Alkan was an absolute freak. He's so strangely mysterious since at one point of his life he basically disappeared from civilisation and isolated himself. But before that, as was already said here, he had some REALLY CRAZY technique. Liszt said that Valentin's was better than his. Which is pretty funny. They were mutually terrified of each other (but were a good homies) because when Alkan first heard Liszt play, he rushed home and spent the whole night crying from how defeated he felt.
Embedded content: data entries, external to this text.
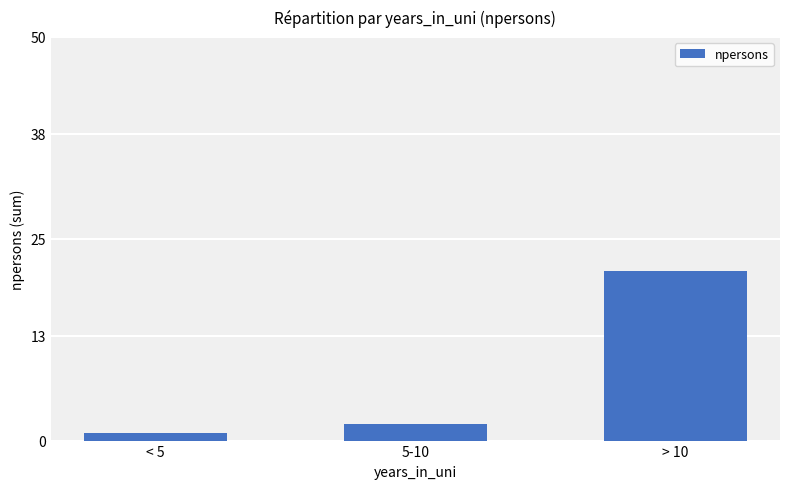

Count the number of data series in this chart.

1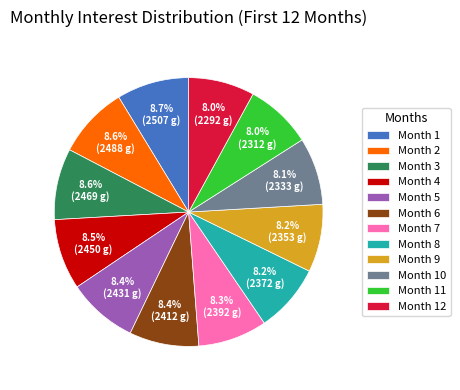

How many slices are in this pie chart?

12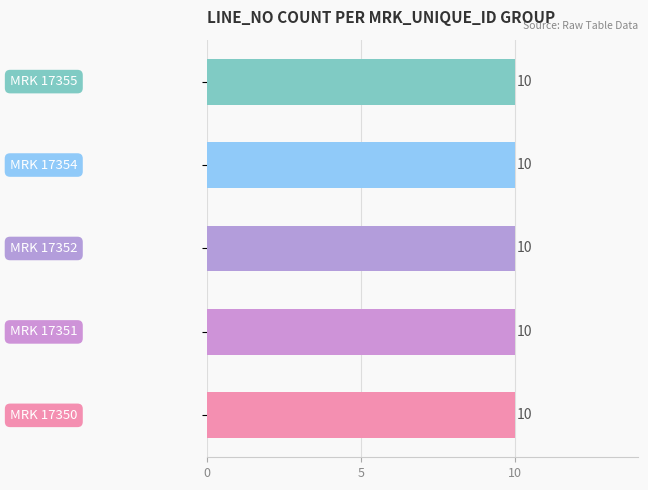

The chart shows a value of 8073 at 17351. True or false?

False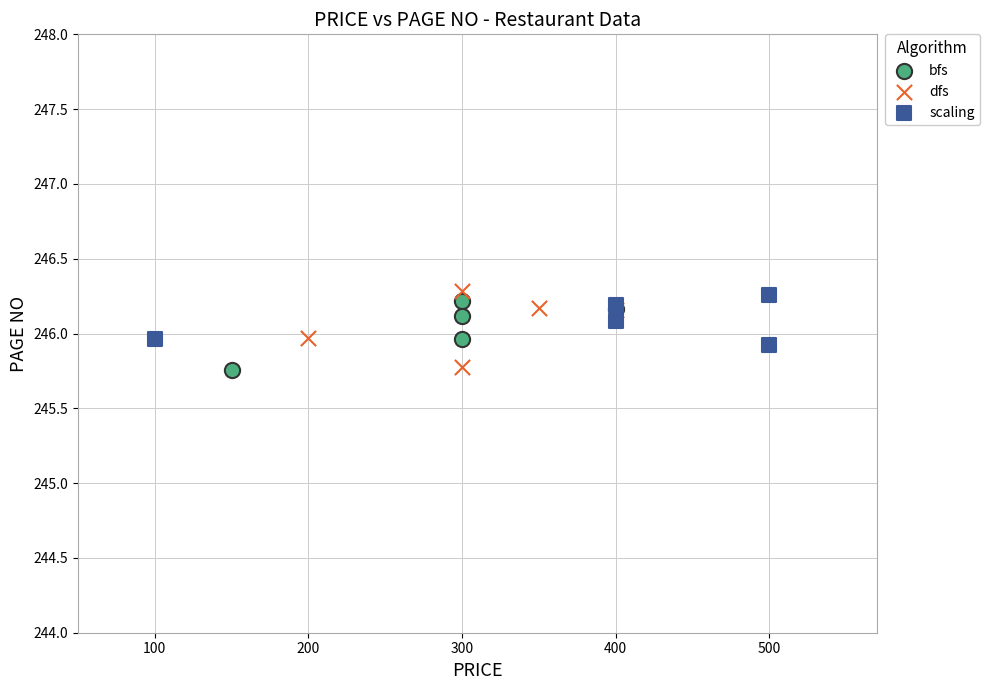

What are all the series names shown in the legend?

bfs, dfs, scaling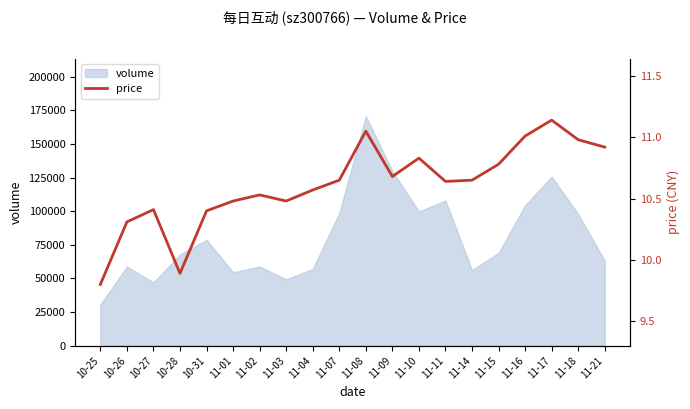

Count the number of categories in the chart.

20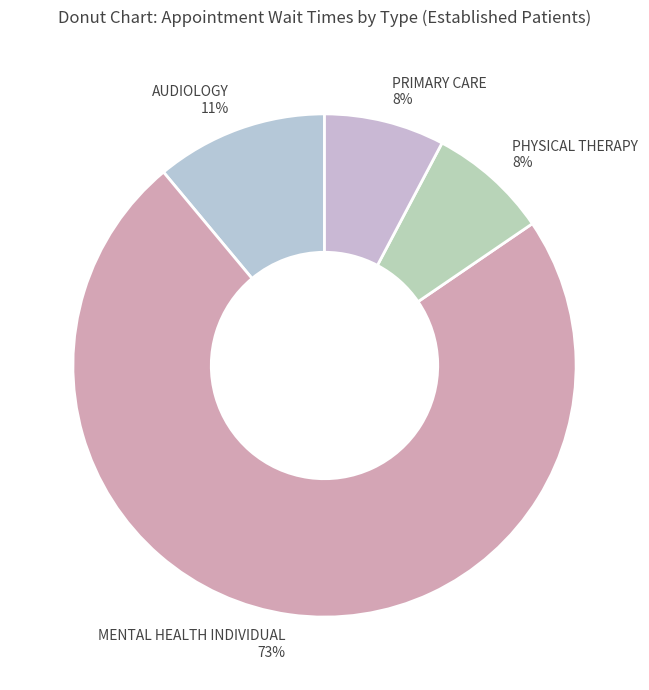

To the nearest percent, what percentage of the pie is PRIMARY CARE?

8%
Interesting and genius fella❤️

@vegardno

6:47 this is a staple of Flamenco and Spanish guitar, both the rhythm and melody/chords

@misterakt

With how much he loved putting classical music to the rock forefront, this piece would've been the PERFECT piece for Keith Emerson to play with ELP. It could've been an instant prog classic.

@PepijndeVos

So many of these music videos just waffle while you put the music front and center. I was about to look up the piece when you started a full performance. Subscribed.

@pannegoleyn9734

Wow, what a marathon! The psychoacoustic effect in that interleaved melody is *fascinating*: listening really carefully, I'm still absolutely convinced that I'm hearing the left hand notes of the melody an octave above where they actually are. It's reminiscent of another composer playing similar games: Tchaikovsky, in the string writing in the last movement of the sixth symphony, where the melody that one hears, and the lower harmony, are actually interleaved notes between the first and second violin sections. Of course, Tchaikovsky's playing games with spatial perception (even more so given that in his time the second violins would be at the conductor's right, where cellos usually sit now), rather than with octaves.